Definition 12 [3]. A non-negative integer-valued random variable  $$ N$$  is a stopping time for a sequence  $$ X_1,X_2,$$  if  $$ E\left[N\right]<\text{∞}$$  and  $$ N=n$$  is independent of  $$ X_1,\dots ,X_n$$  .

Theorem 2 [3]. If  $$ X_i$$  are i.i.d. random variables having finite expectations, and if  $$ N$$  is a stopping time for  $$ X_1,X_2,$$  such that  $$ E\left[N\right]<\text{∞}$$ ,

$$$ E\left[{\sum }_{n=1}^N{X}_n\right]=E\left[N\right]E\left[X\right]\text{.}$$$

Proof.

One only needs to construct an indicator function that expresses a finite summation of  $$ X_n$$  as an infinite sum of  $$ E\left[X_n{I}_n\right]$$ .

Corollary 1. If  $$ \mu <\text{∞}$$  then,

$$$ E\left[S_{N\left(t\right)+1}\right]=\mu \left(M\left(t\right)+1\right)\text{.}$$$

The Elementary Renewal Theorem

Theorem 3 [3]. The Elementary Renewal Theorem is:

$$$ \frac{M\left(t\right)}{t}\to \frac{1}{\mu }\mathrm{ }\text{as}\mathrm{ }\to \text{∞.}$$$

Proof.

When  $$ \mu <\text{∞}$$  , we prove the Elementary Renewal Theorem in terms of supremum and infimum.

ENTRIES SUPPLIED —
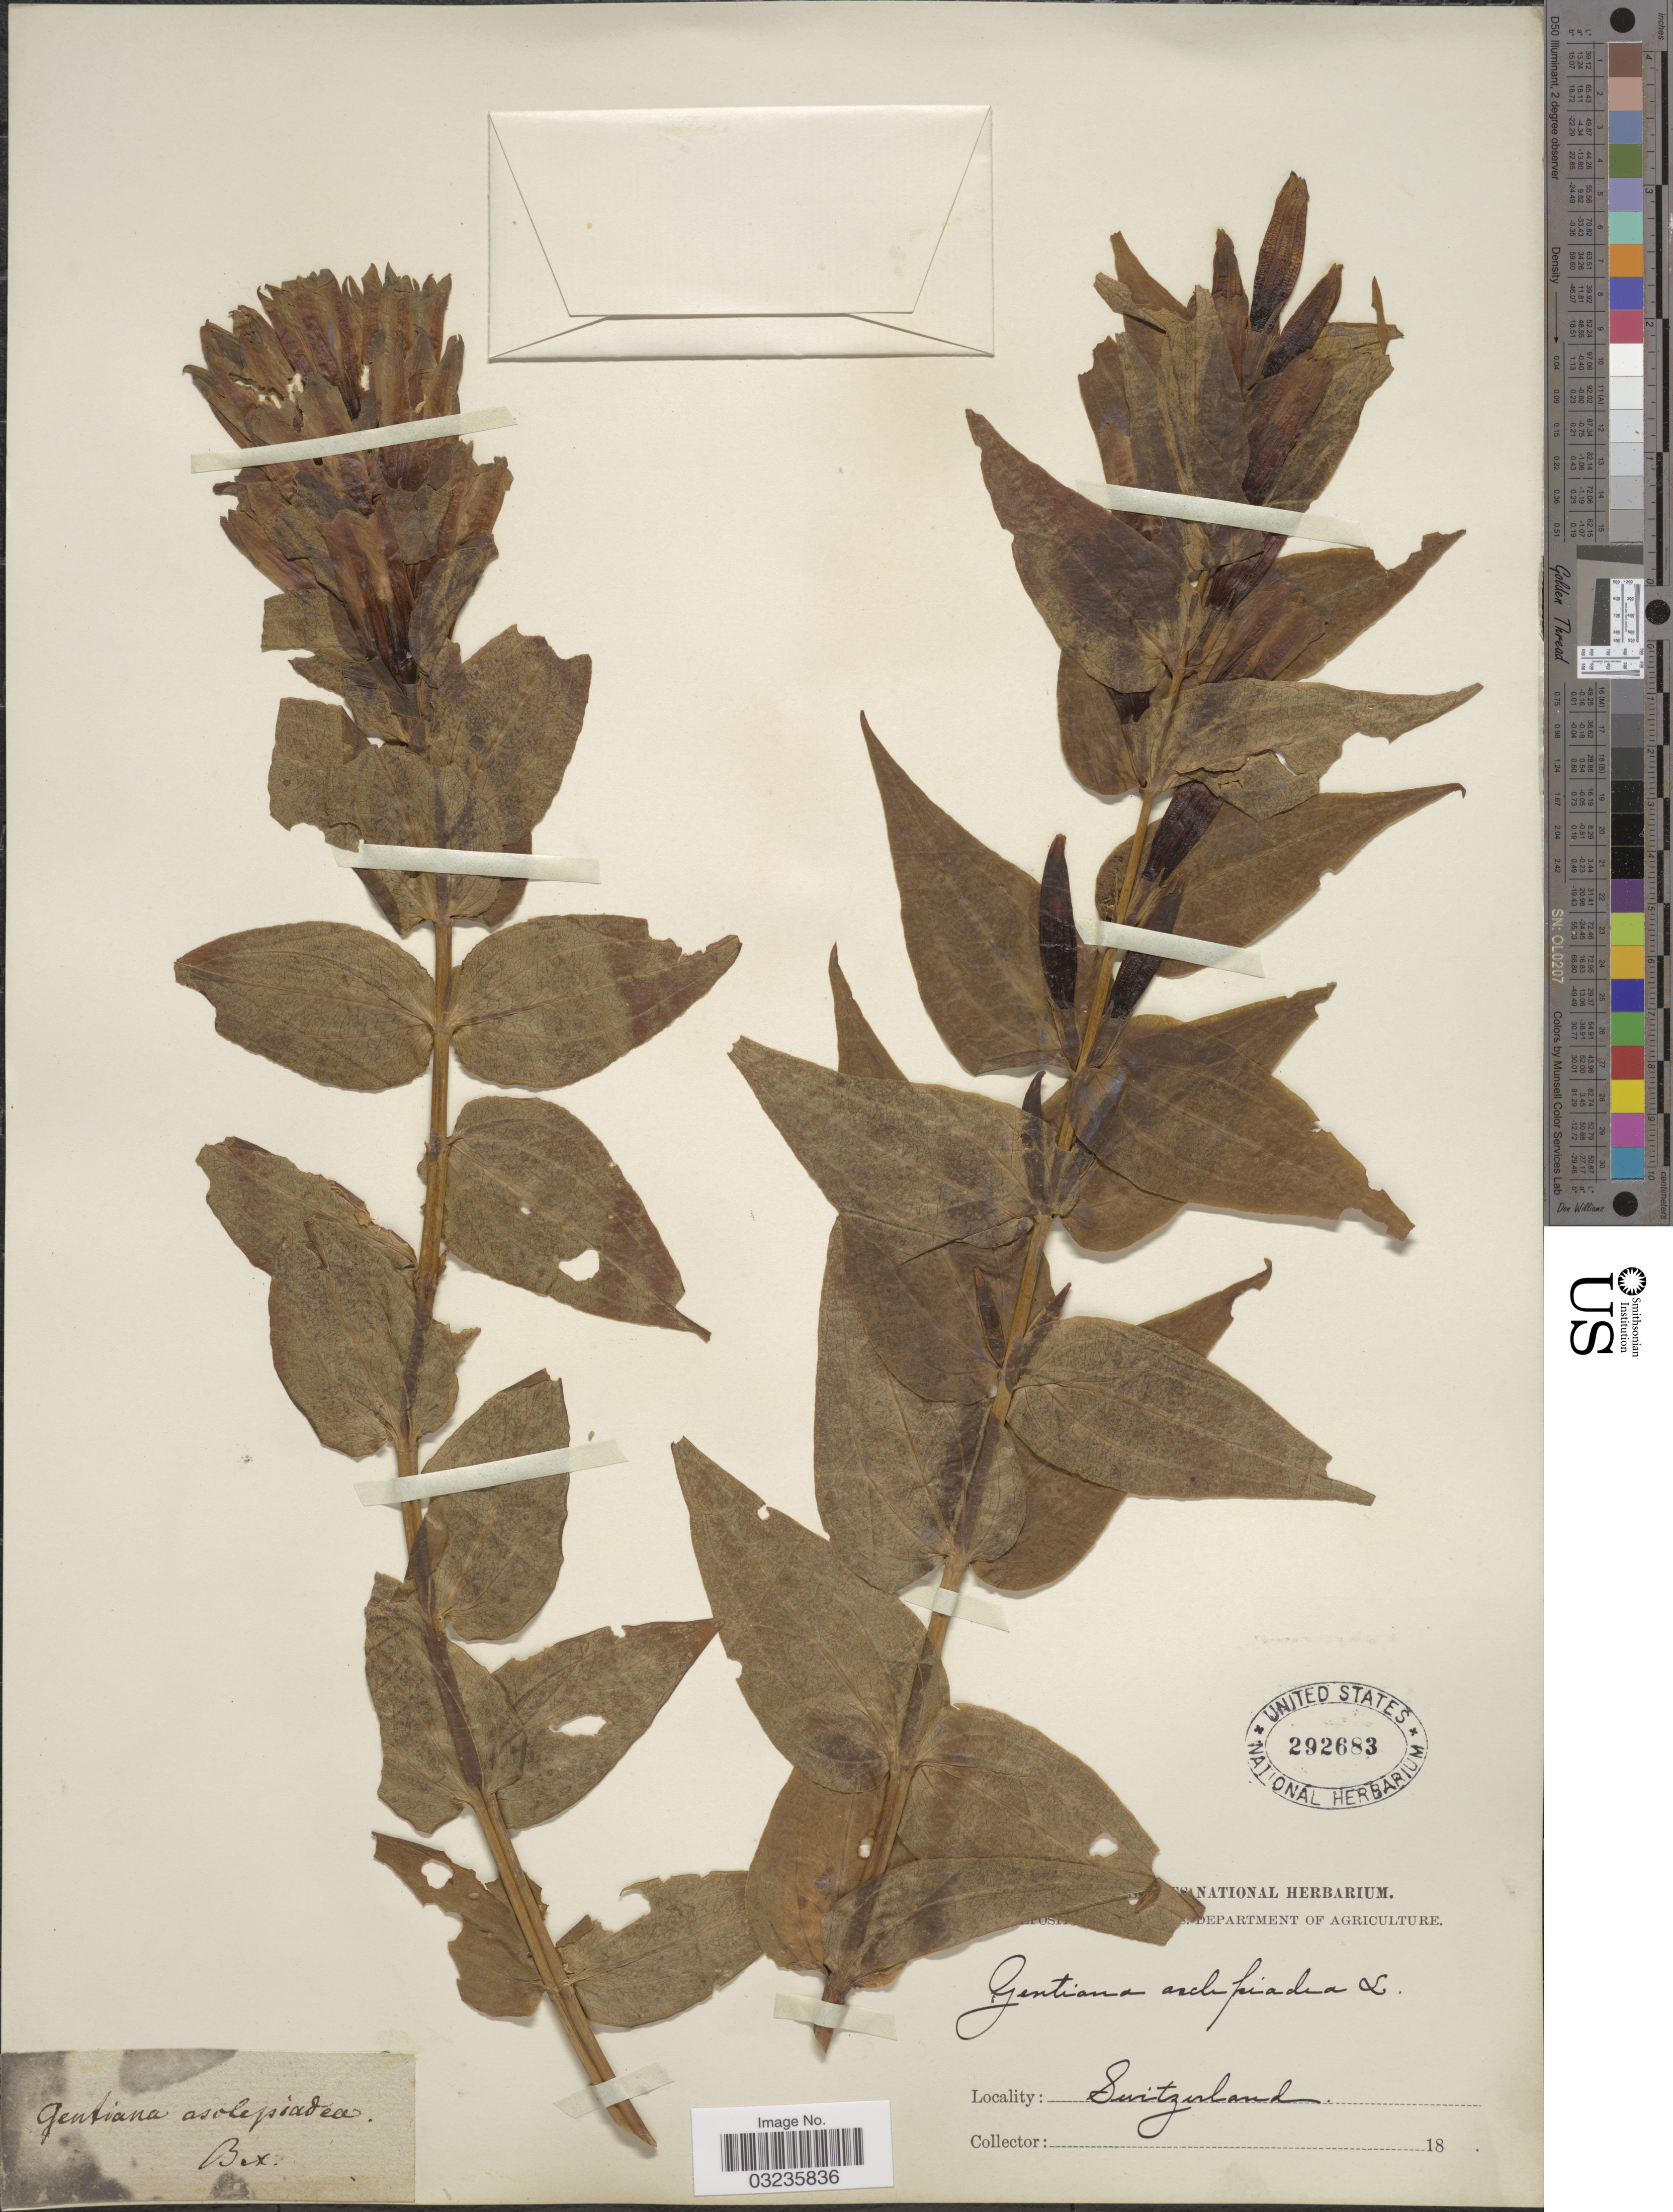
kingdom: Plantae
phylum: Tracheophyta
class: Magnoliopsida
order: Gentianales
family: Gentianaceae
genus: Gentiana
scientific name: Gentiana asclepiadea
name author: L.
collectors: United States National Herbarium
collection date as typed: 18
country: Switzerland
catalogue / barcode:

GIVEN REQUEST 1 — In the renewal theory excerpt, what conditions must the random variables X_i meet for Theorem 2 to apply?
GIVEN REQUEST 2 — Please reproduce the renewal theory excerpt, starting at "Theorem 3 [3]." and ending at "supremum and infimum.".

FINAL ANSWER 1 — They must be i.i.d. random variables with finite expectations.

FINAL ANSWER 2 —
Theorem 3 [3]. The Elementary Renewal Theorem is:

$$$ \frac{M\left(t\right)}{t}\to \frac{1}{\mu }\mathrm{ }\text{as}\mathrm{ }\to \text{∞.}$$$

Proof.

When  $$ \mu <\text{∞}$$  , we prove the Elementary Renewal Theorem in terms of supremum and infimum.